Zapata is reportedly a militia member and another Red, White and Blueprint co-founder. Cottonwood barber Woody Clendenen founded the local militia, a branch of the California State Militia—a private paramilitary group not to be confused with the California State Guard, which is part of the state’s military department as the only legal militia in California.
Clendenen and several other local businessmen started the Cottonwood militia after a series of robberies in the small town about a decade ago. It has since grown into “almost a political action committee,” Clendenen told the Los Angeles Times. The militia operates a camp for boys, and awards an annual scholarship, in addition to its political activities. And of course, its members carry guns.
“I’m carrying if I am out of the shower,” Clendenen told the Times, which reported that he cuts hair in his barbershop while armed with a Glock 26 handgun.
Private militia groups are illegal in California, and in fact, all 50 states prohibit private militias from engaging in any sort of quasi-military or law enforcement activities. The U.S Constitution’s Second Amendment, famous for its declaration, “A well regulated Militia, being necessary to the security of a free State, the right of the people to keep and bear Arms, shall not be infringed,” does not allow the formation of private militias. In decisions going back to 1886 and most recently in 2008, the Supreme Court has held that the right of individuals to own and carry guns does not, in fact, extend to protection for private paramilitary organizations.
The candidate who won Moty’s seat in the Shasta County recall, former roofer and Happy Valley Union School Board President Tim Garman, claimed that the Cottonwood militia was not behind the recall effort, telling the Sacramento Bee that “it was a group of mothers who started the recall.”

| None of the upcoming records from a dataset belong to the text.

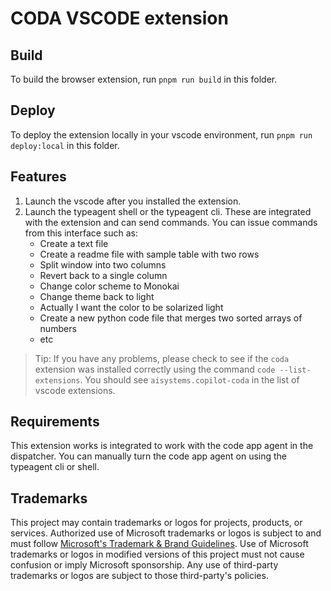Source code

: # CODA VSCODE extension

## Build

To build the browser extension, run `pnpm run build` in this folder.

## Deploy

To deploy the extension locally in your vscode environment, run `pnpm run deploy:local` in this folder.

## Features

1. Launch the vscode after you installed the extension.
2. Launch the typeagent shell or the typeagent cli. These are integrated with the extension and can send commands. You can issue commands from this interface such as:
   - Create a text file
   - Create a readme file with sample table with two rows
   - Split window into two columns
   - Revert back to a single column
   - Change color scheme to Monokai
   - Change theme back to light
   - Actually I want the color to be solarized light
   - Create a new python code file that merges two sorted arrays of numbers
   - etc

> Tip: If you have any problems, please check to see if the `coda` extension was installed correctly using the command `code --list-extensions`. You should see `aisystems.copilot-coda` in the list of vscode extensions.

## Requirements

This extension works is integrated to work with the code app agent in the dispatcher. You can manually turn the code app agent on using the typeagent cli or shell.

## Trademarks

This project may contain trademarks or logos for projects, products, or services. Authorized use of Microsoft
trademarks or logos is subject to and must follow
[Microsoft's Trademark & Brand Guidelines](https://www.microsoft.com/en-us/legal/intellectualproperty/trademarks/usage/general).
Use of Microsoft trademarks or logos in modified versions of this project must not cause confusion or imply Microsoft sponsorship.
Any use of third-party trademarks or logos are subject to those third-party's policies.
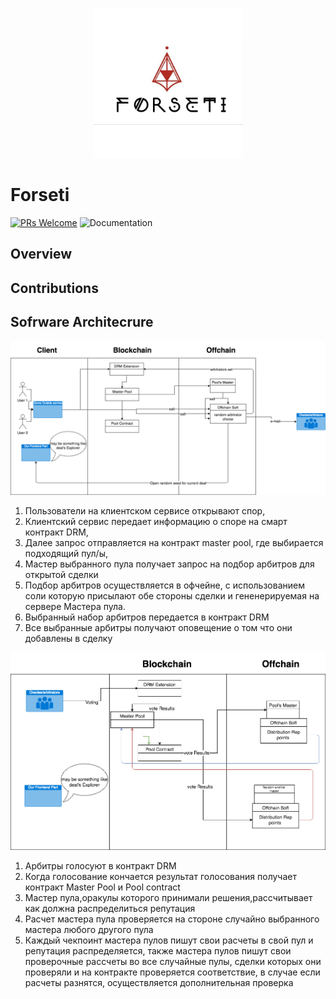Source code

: 
<p align="center">
  <img width="240" height ="240"  alt="Forseti" src = "./assets/ForsetiLogo.jpg">
</p>

# Forseti
[![PRs Welcome](https://img.shields.io/badge/PRs-welcome-brightgreen.svg?style=flat-square)](http://makeapullrequest.com)
![Documentation](https://img.shields.io/badge/docs-latest-brightgreen.svg?style=flat)

## Overview 

## Contributions 




## Sofrware Architecrure

<p>
  <img src="./umls/ForsetiUML1.png" />
</p>

1) Пользователи на клиентском сервисе открывают спор, 
2) Клиентский сервис передает информацию о споре на смарт контракт DRM, 
3) Далее запрос отправляется на контракт master pool, где выбирается подходящий пул/ы, 
4) Мастер выбранного пула получает запрос на подбор арбитров для открытой сделки
5) Подбор арбитров осуществляется в офчейне, с использованием соли которую присылают обе стороны сделки и гененерируемая на сервере Мастера пула.
6) Выбранный набор арбитров передается в контракт DRM
7) Все выбранные арбитры получают оповещение о том что они добавлены в сделку

<p>
  <img src="./umls/ForsetiUML2.png" />
</p>

1) Арбитры голосуют в контракт DRM
2) Когда голосование кончается результат голосования получает контракт Master Pool и Pool contract
3) Мастер пула,оракулы которого принимали решения,рассчитывает как должна распределиться репутация 
4) Расчет мастера пула проверяется на стороне случайно выбранного мастера любого другого пула
5) Каждый чекпоинт мастера пулов пишут свои расчеты в свой пул и репутация распределяется, также мастера пулов пишут свои проверочные рассчеты во все случайные пулы, сделки которых они проверяли и на контракте проверяется соответствие, в случае если расчеты разнятся, осуществляется дополнительная проверка

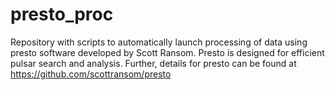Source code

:# presto_proc
Repository with scripts to automatically launch processing of data using presto software developed by Scott Ransom. Presto is designed for efficient pulsar search and analysis. Further, details for presto can be found at https://github.com/scottransom/presto
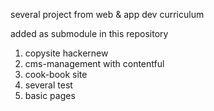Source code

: several project from web & app dev curriculum

added as submodule in this repository

1. copysite hackernew
2. cms-management with contentful
3. cook-book site
4. several test
5. basic pages
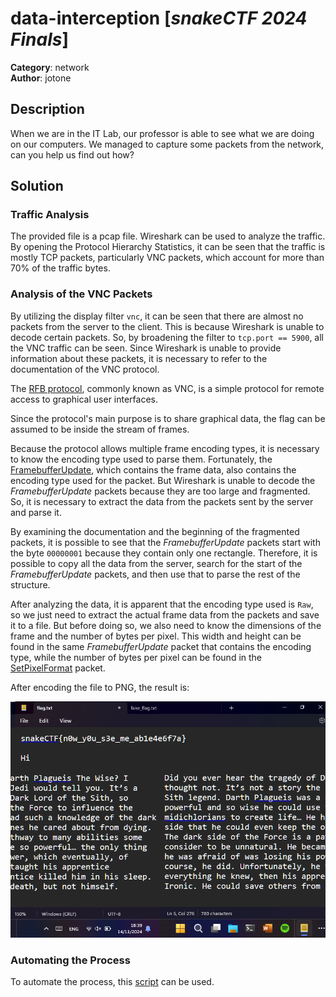 # data-interception [_snakeCTF 2024 Finals_]

**Category**: network\
**Author**: jotone

## Description

When we are in the IT Lab, our professor is able to see what we are doing on our computers.
We managed to capture some packets from the network, can you help us find out how?

## Solution

### Traffic Analysis

The provided file is a pcap file. Wireshark can be used to analyze the traffic.
By opening the Protocol Hierarchy Statistics, it can be seen that the traffic is mostly TCP packets, particularly VNC packets, which account for more than 70% of the traffic bytes.

### Analysis of the VNC Packets

By utilizing the display filter `vnc`, it can be seen that there are almost no packets from the server to the client. This is because Wireshark is unable to decode certain packets.
So, by broadening the filter to `tcp.port == 5900`, all the VNC traffic can be seen. Since Wireshark is unable to provide information about these packets, it is necessary to refer to the documentation of the VNC protocol.

The [RFB protocol](https://github.com/rfbproto/rfbproto), commonly known as VNC, is a simple protocol for remote access to graphical user interfaces.

Since the protocol's main purpose is to share graphical data, the flag can be assumed to be inside the stream of frames.

Because the protocol allows multiple frame encoding types, it is necessary to know the encoding type used to parse them.
Fortunately, the [FramebufferUpdate](https://github.com/rfbproto/rfbproto/blob/master/rfbproto.rst#id80), which contains the frame data, also contains the encoding type used for the packet.
But Wireshark is unable to decode the _FramebufferUpdate_ packets because they are too large and fragmented. So, it is necessary to extract the data from the packets sent by the server and parse it.

By examining the documentation and the beginning of the fragmented packets, it is possible to see that the _FramebufferUpdate_ packets start with the byte `00000001` because they contain only one rectangle.
Therefore, it is possible to copy all the data from the server, search for the start of the _FramebufferUpdate_ packets, and then use that to parse the rest of the structure.

After analyzing the data, it is apparent that the encoding type used is `Raw`, so we just need to extract the actual frame data from the packets and save it to a file. 
But before doing so, we also need to know the dimensions of the frame and the number of bytes per pixel. 
This width and height can be found in the same _FramebufferUpdate_ packet that contains the encoding type, while the number of bytes per pixel can be found in the [SetPixelFormat](https://github.com/rfbproto/rfbproto/blob/master/rfbproto.rst#id61) packet.

After encoding the file to PNG, the result is:

![flag.png](images/flag.png)

### Automating the Process

To automate the process, this [script](solve.py) can be used.
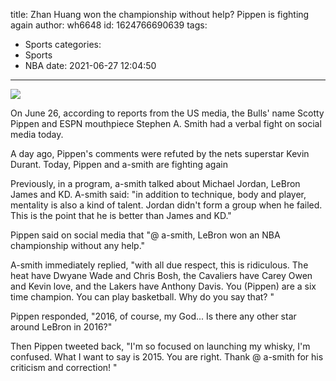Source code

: title: Zhan Huang won the championship without help? Pippen is fighting again
author: wh6648
id: 1624766690639
tags: 
- Sports
categories: 
- Sports
- NBA
date: 2021-06-27 12:04:50
---
![](https://p6.itc.cn/q_70/images01/20210626/1c0326ca681a405393d224d34ffa50ad.jpeg)


On June 26, according to reports from the US media, the Bulls' name Scotty Pippen and ESPN mouthpiece Stephen A. Smith had a verbal fight on social media today.

A day ago, Pippen's comments were refuted by the nets superstar Kevin Durant. Today, Pippen and a-smith are fighting again

Previously, in a program, a-smith talked about Michael Jordan, LeBron James and KD. A-smith said: "in addition to technique, body and player, mentality is also a kind of talent. Jordan didn't form a group when he failed. This is the point that he is better than James and KD."

Pippen said on social media that "@ a-smith, LeBron won an NBA championship without any help."

A-smith immediately replied, "with all due respect, this is ridiculous. The heat have Dwyane Wade and Chris Bosh, the Cavaliers have Carey Owen and Kevin love, and the Lakers have Anthony Davis. You (Pippen) are a six time champion. You can play basketball. Why do you say that? "

Pippen responded, "2016, of course, my God... Is there any other star around LeBron in 2016?"

Then Pippen tweeted back, "I'm so focused on launching my whisky, I'm confused. What I want to say is 2015. You are right. Thank @ a-smith for his criticism and correction! "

Garman has been outspoken against COVID health measures, and has declined to take a COVID vaccine despite the fact that, according to statements on his own Facebook page, he is diabetic and overweight, both high risk factors when combined with COVID. And Garman did indeed contract the disease in September of 2021, requiring oxygen for more than two weeks while saying that he was treating himself with the drugs ivermectin and hydroxychloroquine, both popular among the far-right and anti-vaccine movements.
Both drugs have been shown to be ineffective as COVID treatments and even dangerous when taken without strict medical supervision. Ivermectin is an anti-parasitic medication. Hydroxychloroquine is used to prevent or treat malaria caused by mosquito bites.

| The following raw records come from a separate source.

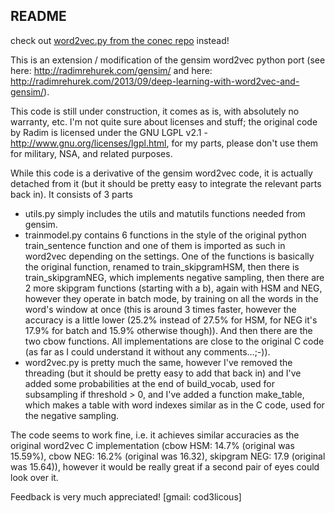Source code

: ## README

check out [word2vec.py from the conec repo](https://github.com/cod3licious/conec/blob/master/conec/word2vec.py) instead!

This is an extension / modification of the gensim word2vec python port (see here: http://radimrehurek.com/gensim/ and here: http://radimrehurek.com/2013/09/deep-learning-with-word2vec-and-gensim/).

This code is still under construction, it comes as is, with absolutely no warranty, etc.
I'm not quite sure about licenses and stuff; the original code by Radim is licensed under the GNU LGPL v2.1 - http://www.gnu.org/licenses/lgpl.html, for my parts, please don't use them for military, NSA, and related purposes.

While this code is a derivative of the gensim word2vec code, it is actually detached from it (but it should be pretty easy to integrate the relevant parts back in). It consists of 3 parts
- utils.py simply includes the utils and matutils functions needed from gensim.
- trainmodel.py contains 6 functions in the style of the original python train_sentence function and one of them is imported as such in word2vec depending on the settings. One of the functions is basically the original function, renamed to train_skipgramHSM, then there is train_skipgramNEG, which implements negative sampling, then there are 2 more skipgram functions (starting with a b), again with HSM and NEG, however they operate in batch mode, by training on all the words in the word's window at once (this is around 3 times faster, however the accuracy is a little lower (25.2% instead of 27.5% for HSM, for NEG it's 17.9% for batch and 15.9% otherwise though)). And then there are the two cbow functions. All implementations are close to the original C code (as far as I could understand it without any comments...;-)). 
- word2vec.py is pretty much the same, however I've removed the threading (but it should be pretty easy to add that back in) and I've added some probabilities at the end of build_vocab, used for subsampling if threshold > 0, and I've added a function make_table, which makes a table with word indexes similar as in the C code, used for the negative sampling.

The code seems to work fine, i.e. it achieves similar accuracies as the original word2vec C implementation (cbow HSM: 14.7% (original was 15.59%), cbow NEG: 16.2% (original was 16.32), skipgram NEG: 17.9 (original was 15.64)), however it would be really great if a second pair of eyes could look over it.

Feedback is very much appreciated! [gmail: cod3licous]
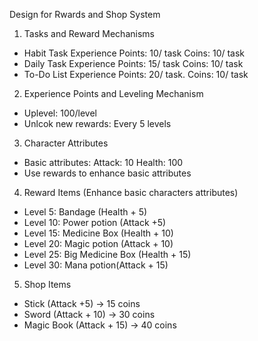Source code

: Design for Rwards and Shop System
1. Tasks and Reward Mechanisms
- Habit Task
Experience Points: 10/ task
Coins: 10/ task
- Daily Task
Experience Points: 15/ task
Coins: 10/ task
- To-Do List
Experience Points: 20/ task.
Coins: 10/ task

2. Experience Points and Leveling Mechanism
- Uplevel: 100/level
- Unlcok new rewards: Every 5 levels

3. Character Attributes
- Basic attributes: 
    Attack: 10
    Health: 100
- Use rewards to enhance basic attributes

4. Reward Items (Enhance basic characters attributes)
- Level 5: Bandage (Health + 5)
- Level 10: Power potion (Attack +5)
- Level 15: Medicine Box (Health + 10)
- Level 20: Magic potion (Attack + 10)
- Level 25: Big Medicine Box (Health + 15)
- Level 30: Mana potion(Attack + 15) 

5. Shop Items
- Stick (Attack +5) -> 15 coins
- Sword (Attack + 10) -> 30 coins
- Magic Book (Attack + 15) -> 40 coins

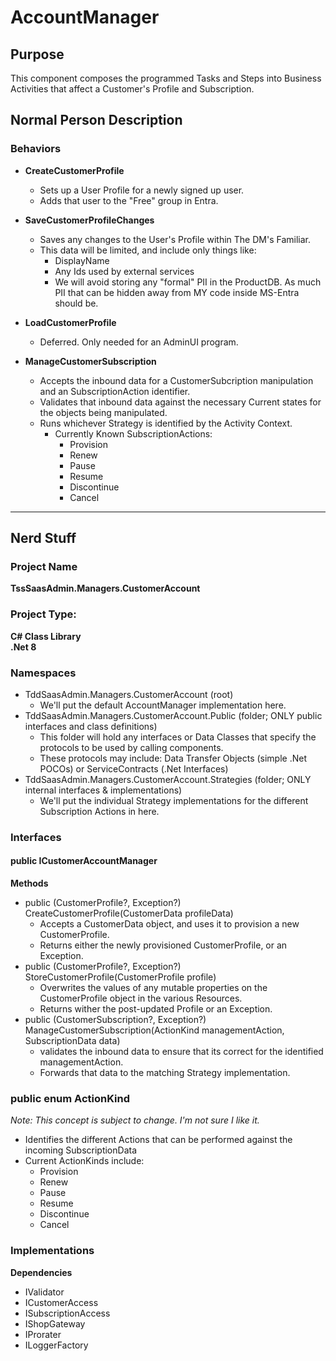 # AccountManager

## Purpose
This component composes the programmed Tasks and Steps into Business Activities that affect a Customer's Profile and Subscription.

## Normal Person Description

### Behaviors
* **CreateCustomerProfile**
  * Sets up a User Profile for a newly signed up user.
  * Adds that user to the "Free" group in Entra.
* **SaveCustomerProfileChanges**
  * Saves any changes to the User's Profile within The DM's Familiar.
  * This data will be limited, and include only things like:
    * DisplayName
    * Any Ids used by external services
    * We will avoid storing any "formal" PII in the ProductDB.  As much PII that can be hidden away from MY code inside MS-Entra should be.
* **LoadCustomerProfile**
  * Deferred.  Only needed for an AdminUI program.

* **ManageCustomerSubscription**
  * Accepts the inbound data for a CustomerSubcription manipulation and an SubscriptionAction identifier.
  * Validates that inbound data against the necessary Current states for the objects being manipulated.
  * Runs whichever Strategy is identified by the Activity Context.
    * Currently Known SubscriptionActions:
      * Provision
      * Renew
      * Pause
      * Resume
      * Discontinue
      * Cancel

---
## Nerd Stuff
### Project Name
**TssSaasAdmin.Managers.CustomerAccount**

### Project Type:  
**C# Class Library**  
**.Net 8**

### Namespaces
 * TddSaasAdmin.Managers.CustomerAccount (root)
   * We'll put the default AccountManager implementation here.
 * TddSaasAdmin.Managers.CustomerAccount.Public (folder; ONLY public interfaces and class definitions)
   * This folder will hold any interfaces or Data Classes that specify the protocols to be used by calling components.
   * These protocols may include:  Data Transfer Objects (simple .Net POCOs) or ServiceContracts (.Net Interfaces)
 * TddSaasAdmin.Managers.CustomerAccount.Strategies (folder; ONLY internal interfaces & implementations)
   * We'll put the individual Strategy implementations for the different Subscription Actions in here.

### Interfaces
#### public ICustomerAccountManager

**Methods**
 * public (CustomerProfile?, Exception?) CreateCustomerProfile(CustomerData profileData)
   * Accepts a CustomerData object, and uses it to provision a new CustomerProfile.
   * Returns either the newly provisioned CustomerProfile, or an Exception.
 * public (CustomerProfile?, Exception?) StoreCustomerProfile(CustomerProfile profile)
   * Overwrites the values of any mutable properties on the CustomerProfile object in the various Resources.
   * Returns wither the post-updated Profile or an Exception.
 * public (CustomerSubscription?, Exception?) ManageCustomerSubscription(ActionKind managementAction, SubscriptionData data)
   * validates the inbound data to ensure that its correct for the identified managementAction.
   * Forwards that data to the matching Strategy implementation.

### public enum ActionKind
*Note:  This concept is subject to change.  I'm not sure I like it.*
 * Identifies the different Actions that can be performed against the incoming SubscriptionData
 * Current ActionKinds include:
   * Provision
   * Renew
   * Pause
   * Resume
   * Discontinue
   * Cancel

### Implementations
 
**Dependencies**
 * IValidator
 * ICustomerAccess
 * ISubscriptionAccess
 * IShopGateway
 * IProrater
 * ILoggerFactory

With Garman’s election, the Shasta board now has three members aligned with the views of the recall’s militia backers, with two more-traditional conservative Republicans.
The new board majority is sympathetic with “anarchists, extremists, and white supremacists wanting to take over the county,” Moty told the San Francisco Chronicle, after the election. “It’s going to change the character of our county, much more to the alt-right.”